▸ ABOUT THIS TASK
Check each line of the material below for the string "FRITZING" and reply with how many have it, nothing more.

┌──

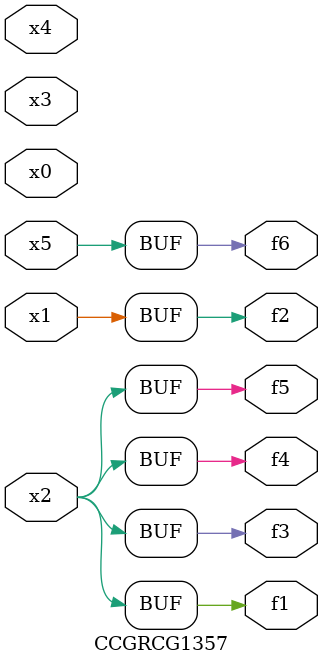
<source format=v>
module CCGRCG1357(
	input x0, x1, x2, x3, x4, x5,
	output f1, f2, f3, f4, f5, f6
);
	assign f1 = x2;
	assign f2 = x1;
	assign f3 = x2;
	assign f4 = x2;
	assign f5 = x2;
	assign f6 = x5;
endmodule

</source>
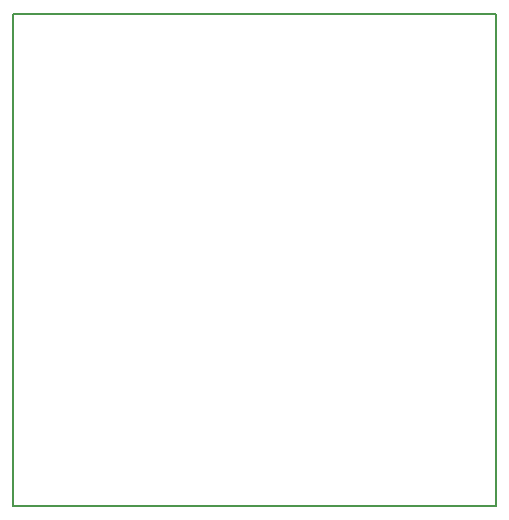
<source format=gm1>
G04 MADE WITH FRITZING*
G04 WWW.FRITZING.ORG*
G04 DOUBLE SIDED*
G04 HOLES PLATED*
G04 CONTOUR ON CENTER OF CONTOUR VECTOR*
%ASAXBY*%
%FSLAX23Y23*%
%MOIN*%
%OFA0B0*%
%SFA1.0B1.0*%
%ADD10R,1.615740X1.650920*%
%ADD11C,0.008000*%
%ADD10C,0.008*%
%LNCONTOUR*%
G90*
G70*
G54D10*
G54D11*
X4Y1647D02*
X1612Y1647D01*
X1612Y4D01*
X4Y4D01*
X4Y1647D01*
D02*
G04 End of contour*
M02*
</source>
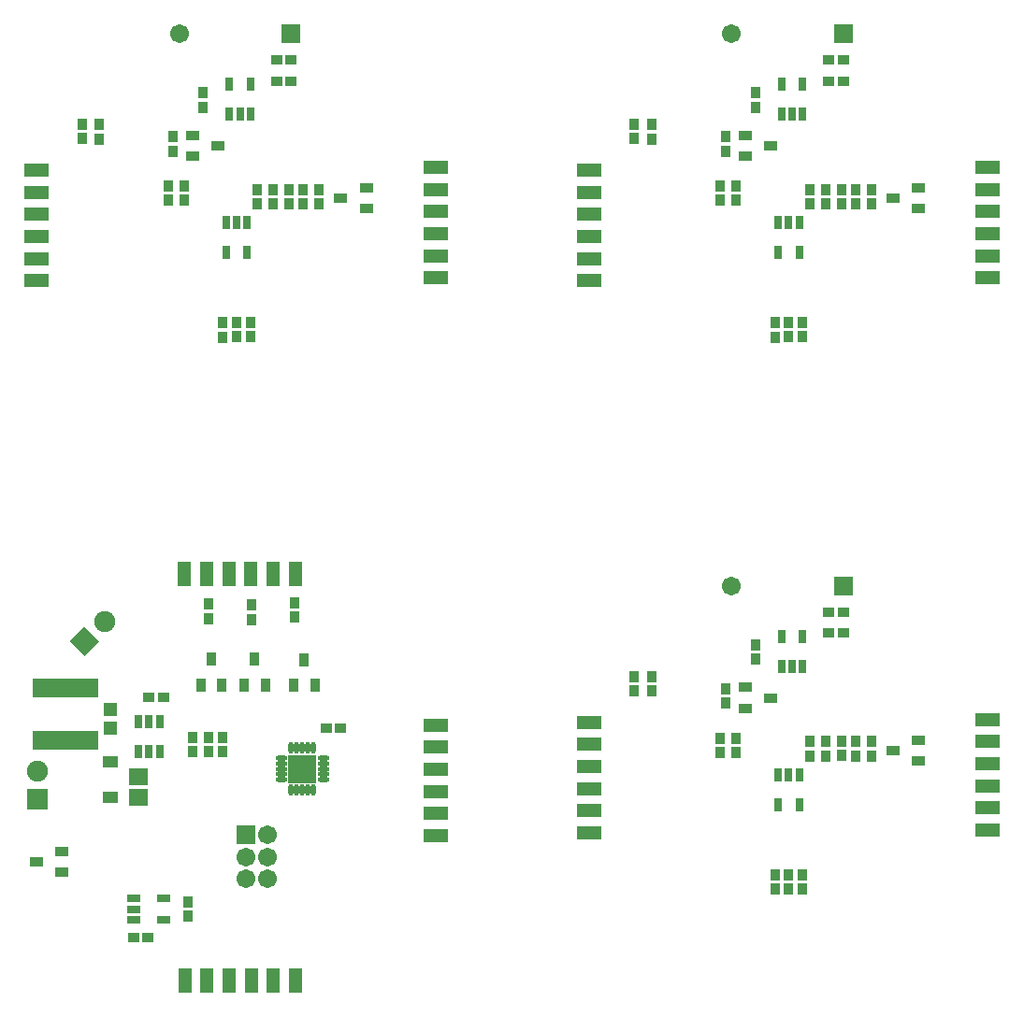
<source format=gts>
G04 DipTrace 2.4.0.2*
%INTopMask.gts*%
%MOMM*%
%ADD54R,2.654X2.654*%
%ADD56O,1.054X0.504*%
%ADD58O,0.504X1.054*%
%ADD60R,1.304X0.804*%
%ADD62R,0.804X1.304*%
%ADD64R,1.254X0.854*%
%ADD66R,0.854X1.254*%
%ADD68R,5.904X1.804*%
%ADD70R,2.204X1.204*%
%ADD72R,1.904X1.904*%
%ADD74R,1.204X2.204*%
%ADD76C,1.904*%
%ADD78C,1.704*%
%ADD80R,1.704X1.704*%
%ADD82R,1.423X1.118*%
%ADD84R,1.104X0.904*%
%ADD86R,1.704X1.504*%
%ADD88R,1.204X1.304*%
%ADD90R,0.904X1.104*%
%FSLAX53Y53*%
G04*
G71*
G90*
G75*
G01*
%LNTopMask*%
%LPD*%
D90*
X23771Y28531D3*
Y27231D3*
D88*
X13610Y31071D3*
Y29371D3*
D86*
X16150Y23100D3*
Y25000D3*
D84*
X17103Y32182D3*
X18403D3*
D90*
X20631Y13607D3*
Y12307D3*
D84*
X15709Y10431D3*
X17009D3*
D90*
X62613Y34035D3*
Y32735D3*
D84*
X79933Y37989D3*
X78633D3*
D90*
X76917Y28146D3*
Y26846D3*
X70249Y28463D3*
Y27163D3*
D82*
X13600Y23062D3*
Y26338D3*
D90*
X82474Y28146D3*
Y26846D3*
X69296Y31639D3*
Y32939D3*
D80*
X79933Y42276D3*
D78*
X69833D3*
G36*
X9916Y37254D2*
X11263Y38600D1*
X12609Y37254D1*
X11263Y35907D1*
X9916Y37254D1*
G37*
D76*
X13059Y39050D3*
D80*
X25850Y19700D3*
D78*
Y17700D3*
Y15700D3*
X27850D3*
Y17700D3*
Y19700D3*
D74*
X20350Y6500D3*
X22350D3*
X24350D3*
X26350D3*
X28350D3*
X30350D3*
D72*
X6976Y22966D3*
D76*
Y25506D3*
D74*
X30316Y43296D3*
X28316D3*
X26316D3*
X24316D3*
X22316D3*
X20316D3*
D70*
X43017Y19640D3*
Y21640D3*
Y23640D3*
Y25640D3*
Y27640D3*
Y29640D3*
X56912Y29892D3*
Y27892D3*
Y25892D3*
Y23892D3*
Y21892D3*
Y19892D3*
X93050Y20150D3*
Y22150D3*
Y24150D3*
Y26150D3*
Y28150D3*
Y30150D3*
D68*
X9500Y33000D3*
Y28300D3*
D66*
X25711Y33294D3*
X27611D3*
X26661Y35594D3*
X30198Y33258D3*
X32098D3*
X31148Y35558D3*
X21800Y33300D3*
X23700D3*
X22750Y35600D3*
D64*
X9200Y16306D3*
Y18206D3*
X6900Y17256D3*
X71042Y33067D3*
Y31167D3*
X73342Y32117D3*
X86760Y26399D3*
Y28299D3*
X84460Y27349D3*
D90*
X22501Y27231D3*
Y28531D3*
X21072D3*
Y27231D3*
X26350Y39200D3*
Y40500D3*
X22450Y39300D3*
Y40600D3*
X30250Y39400D3*
Y40700D3*
D84*
X33137Y29337D3*
X34437D3*
D90*
X61040Y32750D3*
Y34050D3*
X71995Y35608D3*
Y36908D3*
X81045Y28146D3*
Y26846D3*
D84*
X79950Y39900D3*
X78650D3*
D90*
X79775Y26876D3*
Y28176D3*
X78346Y28146D3*
Y26846D3*
X68820Y28463D3*
Y27163D3*
X73756Y14794D3*
Y16094D3*
X75012Y14809D3*
Y16109D3*
X76282Y14809D3*
Y16109D3*
D62*
X16150Y27261D3*
X17100D3*
X18050D3*
Y29961D3*
X17100D3*
X16150D3*
D60*
X15709Y13924D3*
Y12974D3*
Y12024D3*
X18409D3*
Y13924D3*
D58*
X29961Y23781D3*
X30461D3*
X30961D3*
X31461D3*
X31961D3*
D56*
X32861Y24681D3*
Y25181D3*
Y25681D3*
Y26181D3*
Y26681D3*
D58*
X31961Y27581D3*
X31461D3*
X30961D3*
X30461D3*
X29961D3*
D56*
X29061Y26681D3*
Y26181D3*
Y25681D3*
Y25181D3*
Y24681D3*
D54*
X30961Y25681D3*
D62*
X75964Y25129D3*
X75014D3*
X74064D3*
Y22429D3*
X75964D3*
X74377Y34973D3*
X75326D3*
X76276D3*
Y37673D3*
X74377D3*
D90*
X62613Y84035D3*
Y82735D3*
D84*
X79933Y87989D3*
X78633D3*
D90*
X76917Y78146D3*
Y76846D3*
X70249Y78463D3*
Y77163D3*
X82474Y78146D3*
Y76846D3*
X69296Y81639D3*
Y82939D3*
D80*
X79933Y92276D3*
D78*
X69833D3*
D70*
X56912Y79892D3*
Y77892D3*
Y75892D3*
Y73892D3*
Y71892D3*
Y69892D3*
X93050Y70150D3*
Y72150D3*
Y74150D3*
Y76150D3*
Y78150D3*
Y80150D3*
D64*
X71042Y83067D3*
Y81167D3*
X73342Y82117D3*
X86760Y76399D3*
Y78299D3*
X84460Y77349D3*
D90*
X61040Y82750D3*
Y84050D3*
X71995Y85608D3*
Y86908D3*
X81045Y78146D3*
Y76846D3*
D84*
X79950Y89900D3*
X78650D3*
D90*
X79775Y76876D3*
Y78176D3*
X78346Y78146D3*
Y76846D3*
X68820Y78463D3*
Y77163D3*
X73756Y64794D3*
Y66094D3*
X75012Y64809D3*
Y66109D3*
X76282Y64809D3*
Y66109D3*
D62*
X75964Y75129D3*
X75014D3*
X74064D3*
Y72429D3*
X75964D3*
X74376Y84973D3*
X75326D3*
X76276D3*
Y87673D3*
X74376D3*
D90*
X12613Y84035D3*
Y82735D3*
D84*
X29933Y87989D3*
X28633D3*
D90*
X26917Y78146D3*
Y76846D3*
X20249Y78463D3*
Y77163D3*
X32474Y78146D3*
Y76846D3*
X19296Y81639D3*
Y82939D3*
D80*
X29933Y92276D3*
D78*
X19833D3*
D70*
X6912Y79892D3*
Y77892D3*
Y75892D3*
Y73892D3*
Y71892D3*
Y69892D3*
X43050Y70150D3*
Y72150D3*
Y74150D3*
Y76150D3*
Y78150D3*
Y80150D3*
D64*
X21042Y83067D3*
Y81167D3*
X23342Y82117D3*
X36760Y76399D3*
Y78299D3*
X34460Y77349D3*
D90*
X11040Y82750D3*
Y84050D3*
X21995Y85608D3*
Y86908D3*
X31045Y78146D3*
Y76846D3*
D84*
X29950Y89900D3*
X28650D3*
D90*
X29775Y76876D3*
Y78176D3*
X28346Y78146D3*
Y76846D3*
X18820Y78463D3*
Y77163D3*
X23756Y64794D3*
Y66094D3*
X25012Y64809D3*
Y66109D3*
X26282Y64809D3*
Y66109D3*
D62*
X25964Y75129D3*
X25014D3*
X24064D3*
Y72429D3*
X25964D3*
X24376Y84973D3*
X25326D3*
X26276D3*
Y87673D3*
X24376D3*
M02*

</source>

└──

▸ TASK RESPONSE
2